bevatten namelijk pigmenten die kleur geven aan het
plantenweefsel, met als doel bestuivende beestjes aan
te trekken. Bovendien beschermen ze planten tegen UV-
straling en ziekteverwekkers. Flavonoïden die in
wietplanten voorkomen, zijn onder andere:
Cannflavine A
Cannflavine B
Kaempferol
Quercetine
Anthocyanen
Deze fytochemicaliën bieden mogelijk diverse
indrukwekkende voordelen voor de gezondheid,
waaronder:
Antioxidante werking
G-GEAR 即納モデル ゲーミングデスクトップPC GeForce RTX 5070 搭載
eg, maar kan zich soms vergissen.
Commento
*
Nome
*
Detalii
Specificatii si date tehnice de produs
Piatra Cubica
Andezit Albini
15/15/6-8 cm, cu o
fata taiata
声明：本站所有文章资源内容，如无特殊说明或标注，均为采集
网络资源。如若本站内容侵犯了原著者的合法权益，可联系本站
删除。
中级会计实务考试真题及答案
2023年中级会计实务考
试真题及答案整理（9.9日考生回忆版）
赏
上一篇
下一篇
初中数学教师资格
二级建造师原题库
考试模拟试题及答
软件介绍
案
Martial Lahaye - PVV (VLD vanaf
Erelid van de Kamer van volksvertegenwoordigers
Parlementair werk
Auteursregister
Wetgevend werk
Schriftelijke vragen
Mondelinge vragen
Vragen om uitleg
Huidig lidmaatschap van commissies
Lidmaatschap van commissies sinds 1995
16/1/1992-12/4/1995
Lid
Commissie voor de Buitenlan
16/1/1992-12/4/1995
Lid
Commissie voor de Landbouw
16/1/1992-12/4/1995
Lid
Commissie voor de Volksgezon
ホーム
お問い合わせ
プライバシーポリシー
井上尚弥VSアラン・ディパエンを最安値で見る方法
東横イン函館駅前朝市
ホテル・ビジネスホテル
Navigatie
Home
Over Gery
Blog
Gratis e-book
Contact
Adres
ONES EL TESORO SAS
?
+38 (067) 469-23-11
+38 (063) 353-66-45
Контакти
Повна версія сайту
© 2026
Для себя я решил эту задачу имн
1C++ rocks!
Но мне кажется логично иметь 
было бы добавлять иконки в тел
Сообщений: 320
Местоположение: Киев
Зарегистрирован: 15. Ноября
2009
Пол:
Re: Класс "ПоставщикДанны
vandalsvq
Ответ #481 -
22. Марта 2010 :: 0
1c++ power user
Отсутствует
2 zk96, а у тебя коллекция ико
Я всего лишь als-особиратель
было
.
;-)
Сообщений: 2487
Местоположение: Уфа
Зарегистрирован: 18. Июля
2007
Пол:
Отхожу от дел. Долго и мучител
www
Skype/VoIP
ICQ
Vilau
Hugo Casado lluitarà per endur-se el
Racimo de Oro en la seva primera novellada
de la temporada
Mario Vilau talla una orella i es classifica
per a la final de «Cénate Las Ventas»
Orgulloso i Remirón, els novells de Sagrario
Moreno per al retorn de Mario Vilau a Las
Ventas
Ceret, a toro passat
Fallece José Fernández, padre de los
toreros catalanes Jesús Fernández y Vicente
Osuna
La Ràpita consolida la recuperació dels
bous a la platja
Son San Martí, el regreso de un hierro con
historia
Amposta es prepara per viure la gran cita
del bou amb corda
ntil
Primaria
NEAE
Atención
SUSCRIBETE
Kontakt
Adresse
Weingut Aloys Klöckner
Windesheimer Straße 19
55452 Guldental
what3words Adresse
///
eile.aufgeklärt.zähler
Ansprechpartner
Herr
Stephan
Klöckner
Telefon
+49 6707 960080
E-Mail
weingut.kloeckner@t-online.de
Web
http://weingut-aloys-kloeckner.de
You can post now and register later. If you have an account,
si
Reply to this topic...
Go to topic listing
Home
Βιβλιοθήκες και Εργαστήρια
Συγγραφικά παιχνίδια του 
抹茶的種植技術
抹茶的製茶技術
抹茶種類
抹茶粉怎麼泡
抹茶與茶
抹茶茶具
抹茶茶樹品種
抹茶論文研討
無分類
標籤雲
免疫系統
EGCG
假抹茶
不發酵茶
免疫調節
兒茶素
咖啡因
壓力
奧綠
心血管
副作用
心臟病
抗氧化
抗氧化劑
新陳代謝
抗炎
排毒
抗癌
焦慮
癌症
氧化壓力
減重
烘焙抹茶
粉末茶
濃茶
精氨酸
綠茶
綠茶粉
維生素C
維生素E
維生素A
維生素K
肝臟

WHAT NEEDS TO BE DONE: Rename every "Home" in the data above to "Start" and give all of the data again with nothing else changed.

EXERCISE RESULT:
bevatten namelijk pigmenten die kleur geven aan het
plantenweefsel, met als doel bestuivende beestjes aan
te trekken. Bovendien beschermen ze planten tegen UV-
straling en ziekteverwekkers. Flavonoïden die in
wietplanten voorkomen, zijn onder andere:
Cannflavine A
Cannflavine B
Kaempferol
Quercetine
Anthocyanen
Deze fytochemicaliën bieden mogelijk diverse
indrukwekkende voordelen voor de gezondheid,
waaronder:
Antioxidante werking
G-GEAR 即納モデル ゲーミングデスクトップPC GeForce RTX 5070 搭載
eg, maar kan zich soms vergissen.
Commento
*
Nome
*
Detalii
Specificatii si date tehnice de produs
Piatra Cubica
Andezit Albini
15/15/6-8 cm, cu o
fata taiata
声明：本站所有文章资源内容，如无特殊说明或标注，均为采集
网络资源。如若本站内容侵犯了原著者的合法权益，可联系本站
删除。
中级会计实务考试真题及答案
2023年中级会计实务考
试真题及答案整理（9.9日考生回忆版）
赏
上一篇
下一篇
初中数学教师资格
二级建造师原题库
考试模拟试题及答
软件介绍
案
Martial Lahaye - PVV (VLD vanaf
Erelid van de Kamer van volksvertegenwoordigers
Parlementair werk
Auteursregister
Wetgevend werk
Schriftelijke vragen
Mondelinge vragen
Vragen om uitleg
Huidig lidmaatschap van commissies
Lidmaatschap van commissies sinds 1995
16/1/1992-12/4/1995
Lid
Commissie voor de Buitenlan
16/1/1992-12/4/1995
Lid
Commissie voor de Landbouw
16/1/1992-12/4/1995
Lid
Commissie voor de Volksgezon
ホーム
お問い合わせ
プライバシーポリシー
井上尚弥VSアラン・ディパエンを最安値で見る方法
東横イン函館駅前朝市
ホテル・ビジネスホテル
Navigatie
Start
Over Gery
Blog
Gratis e-book
Contact
Adres
ONES EL TESORO SAS
?
+38 (067) 469-23-11
+38 (063) 353-66-45
Контакти
Повна версія сайту
© 2026
Для себя я решил эту задачу имн
1C++ rocks!
Но мне кажется логично иметь 
было бы добавлять иконки в тел
Сообщений: 320
Местоположение: Киев
Зарегистрирован: 15. Ноября
2009
Пол:
Re: Класс "ПоставщикДанны
vandalsvq
Ответ #481 -
22. Марта 2010 :: 0
1c++ power user
Отсутствует
2 zk96, а у тебя коллекция ико
Я всего лишь als-особиратель
было
.
;-)
Сообщений: 2487
Местоположение: Уфа
Зарегистрирован: 18. Июля
2007
Пол:
Отхожу от дел. Долго и мучител
www
Skype/VoIP
ICQ
Vilau
Hugo Casado lluitarà per endur-se el
Racimo de Oro en la seva primera novellada
de la temporada
Mario Vilau talla una orella i es classifica
per a la final de «Cénate Las Ventas»
Orgulloso i Remirón, els novells de Sagrario
Moreno per al retorn de Mario Vilau a Las
Ventas
Ceret, a toro passat
Fallece José Fernández, padre de los
toreros catalanes Jesús Fernández y Vicente
Osuna
La Ràpita consolida la recuperació dels
bous a la platja
Son San Martí, el regreso de un hierro con
historia
Amposta es prepara per viure la gran cita
del bou amb corda
ntil
Primaria
NEAE
Atención
SUSCRIBETE
Kontakt
Adresse
Weingut Aloys Klöckner
Windesheimer Straße 19
55452 Guldental
what3words Adresse
///
eile.aufgeklärt.zähler
Ansprechpartner
Herr
Stephan
Klöckner
Telefon
+49 6707 960080
E-Mail
weingut.kloeckner@t-online.de
Web
http://weingut-aloys-kloeckner.de
You can post now and register later. If you have an account,
si
Reply to this topic...
Go to topic listing
Start
Βιβλιοθήκες και Εργαστήρια
Συγγραφικά παιχνίδια του 
抹茶的種植技術
抹茶的製茶技術
抹茶種類
抹茶粉怎麼泡
抹茶與茶
抹茶茶具
抹茶茶樹品種
抹茶論文研討
無分類
標籤雲
免疫系統
EGCG
假抹茶
不發酵茶
免疫調節
兒茶素
咖啡因
壓力
奧綠
心血管
副作用
心臟病
抗氧化
抗氧化劑
新陳代謝
抗炎
排毒
抗癌
焦慮
癌症
氧化壓力
減重
烘焙抹茶
粉末茶
濃茶
精氨酸
綠茶
綠茶粉
維生素C
維生素E
維生素A
維生素K
肝臟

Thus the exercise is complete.